FRANCE 2 – DIMANCHE 10 NOVEMBRE À 13 H 15 – SÉRIE DOCUMENTAIRE
Augustin Trébuchon fut le dernier soldat français mort pendant la première guerre mondiale. Ou ne fut pas. Le débat est toujours vif parmi les spécialistes qui, documents à l’appui et montre à gousset dans la main, discutent et parfois mégotent pour savoir qui fut l’ultime victime sur le champ de bataille, quelques minutes avant l’Armistice entré en vigueur le 11 novembre 1918 à 11 heures. Débat aussi passionnant que vain, comme celui de savoir qui est le Soldat inconnu, sous l’Arc de triomphe, à Paris. Dans les deux cas, ce n’est que la conséquence du hasard. Alors, va pour Trébuchon !
Ce constat est le point de départ et d’arrivée d’un documentaire en quatre épisodes. Sortir de l’anonymat celui-là plutôt qu’un autre, raconter la guerre à travers lui, dans le fond, ce n’est pas le hisser sur un piédestal. C’est rendre hommage à tous les morts de 14-18, aux quelque (triste et éclairante approximation) 1,5 million de poilus qui ont laissé leur peau.
S’intéresser à un pioupiou qui, après quatre ans de guerre, a cassé sa pipe à 40 ans, alors que l’Armistice était déjà signé mais pas encore entré en vigueur, mettre en exergue un agent de transmission qui a sans doute amené à son officier l’annonce de la fin imminente de la guerre, c’est aussi montrer la part d’absurdité de ce conflit et l’insensibilité d’un état-major lançant une dernière offensive, qui s’est révélée suicidaire alors que la victoire était quasiment entérinée. D’ailleurs, la cruauté de mourir le dernier jour, près, si près de la paix, a poussé les autorités à pudiquement antidater d’un jour, au 10 novembre, la mort d’Augustin Trébuchon et de ses camarades sacrifiés lors de la bataille de Vrigne-Meuse, dans les Ardennes.
Quatre ans en enfer
Augustin Trébuchon est un berger de Lozère, orphelin, sans femme ni enfant. De ses quatre ans en enfer, il n’a laissé aucune trace écrite. Il ne reste de lui qu’un visage, un blondinet à fine moustache, et quelques lignes poussiéreuses dans les archives départementales, retraçant sèchement son parcours militaire, ses blessures et ses médailles. Alexandre Duyck avait décidé de combler les vides biographiques par l’imaginaire dans un très beau roman écrit à la première personne (Augustin, JC Lattès, 2018). En 2014, dans Le Soldat méconnu, le réalisateur Jérémie Malavoy avait choisi le mode de l’animation pour redonner chair et esprit à ce soldat.
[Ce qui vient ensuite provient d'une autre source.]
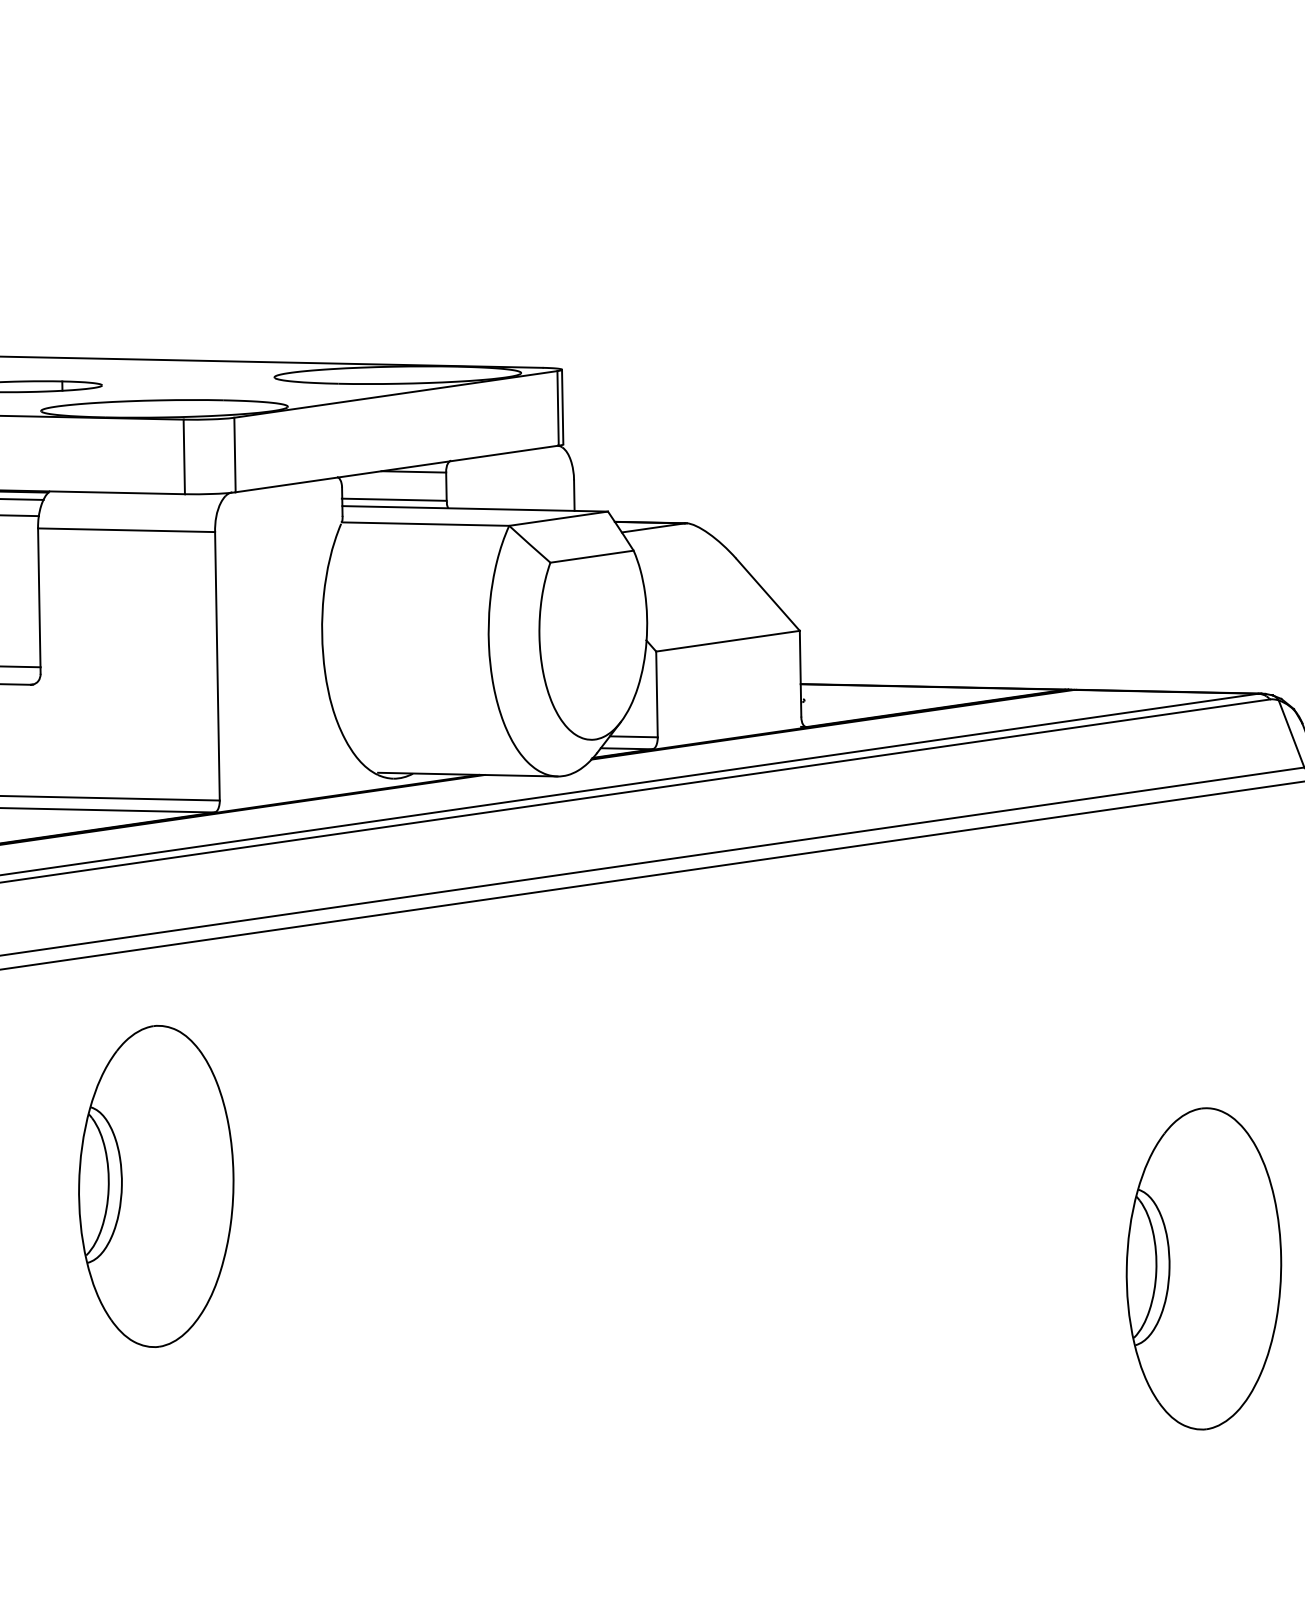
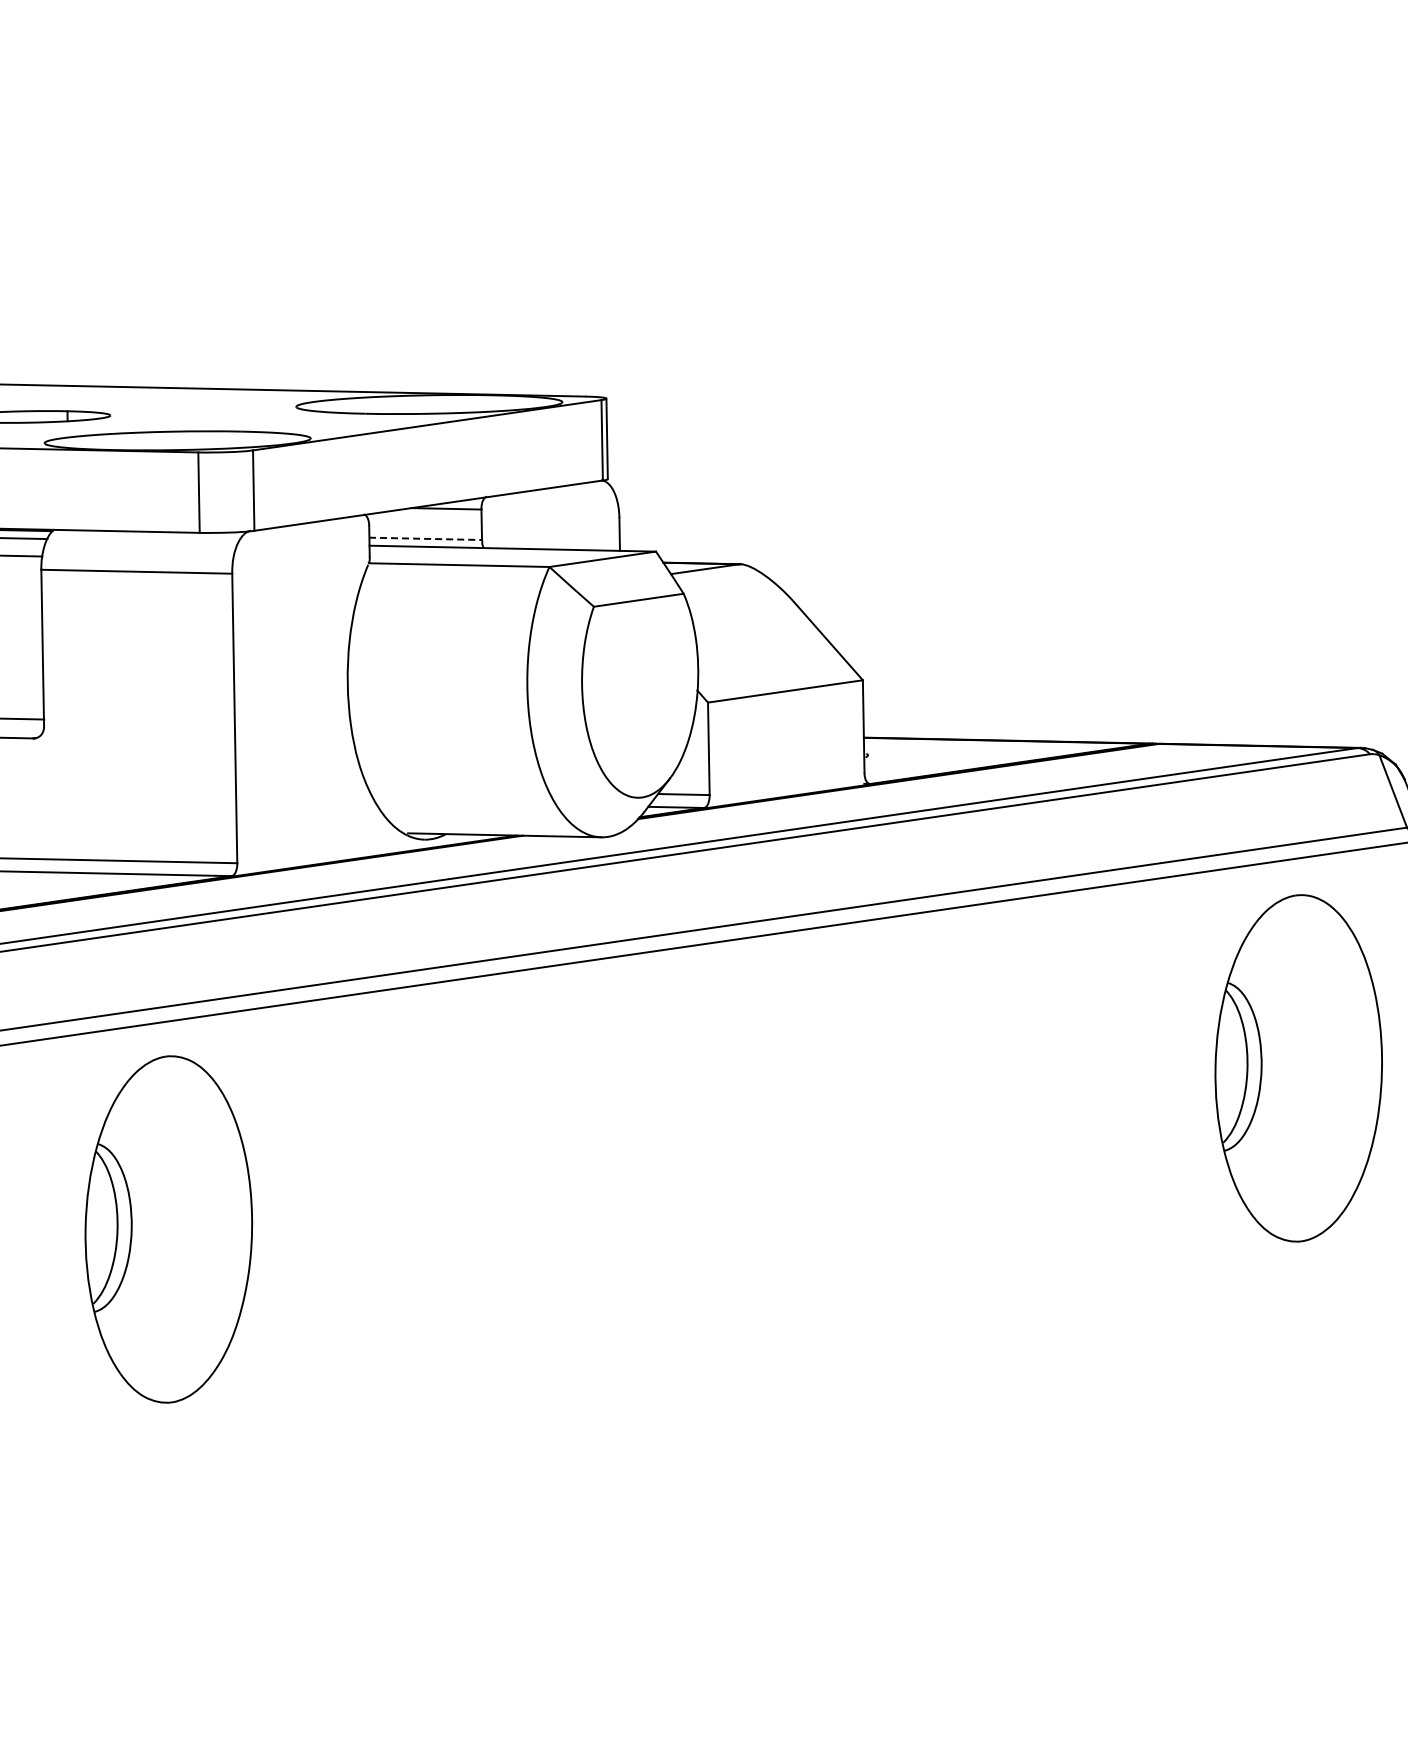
line: (394, 499) -> (425, 538), solid -> dashed
part: (155, 1186) -> (168, 1229), moved
part: (1203, 1269) -> (1298, 1068), moved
Romain Potocki et Manoé David ont opté pour un autre mode narratif. Ils ont retrouvé les régiments et les lieux où était passé Augustin ; déniché des lettres ou carnets que des compagnons d’armes avaient laissés. Leurs descendants sont filmés dans les lieux qu’ils décrivent, racontant la vie de leurs aïeux, et donc un peu de Trébuchon à leurs côtés. Des dessinateurs achèvent à la gouache de donner vie aux protagonistes. Ils livrent leurs pensées en même temps que le pinceau se hâte sur le papier.
Romain Potocki a poussé plus loin ce qu’il avait expérimenté en 2018 dans un premier documentaire, Au nom des pères (à la demande sur France.tv), déjà consacré à ce matin du 11 novembre à Vrigne-Meuse. Dans son nouveau film, le réalisateur affirme que « la question du der des der n’a aucun sens ». Mais son acharnement à labourer ce personnage prouve le contraire. On ne saurait lui donner tort.
Le Der des der, documentaire de Romain Potocki et Manoé David (Fr., 2024, 4 × 23 min).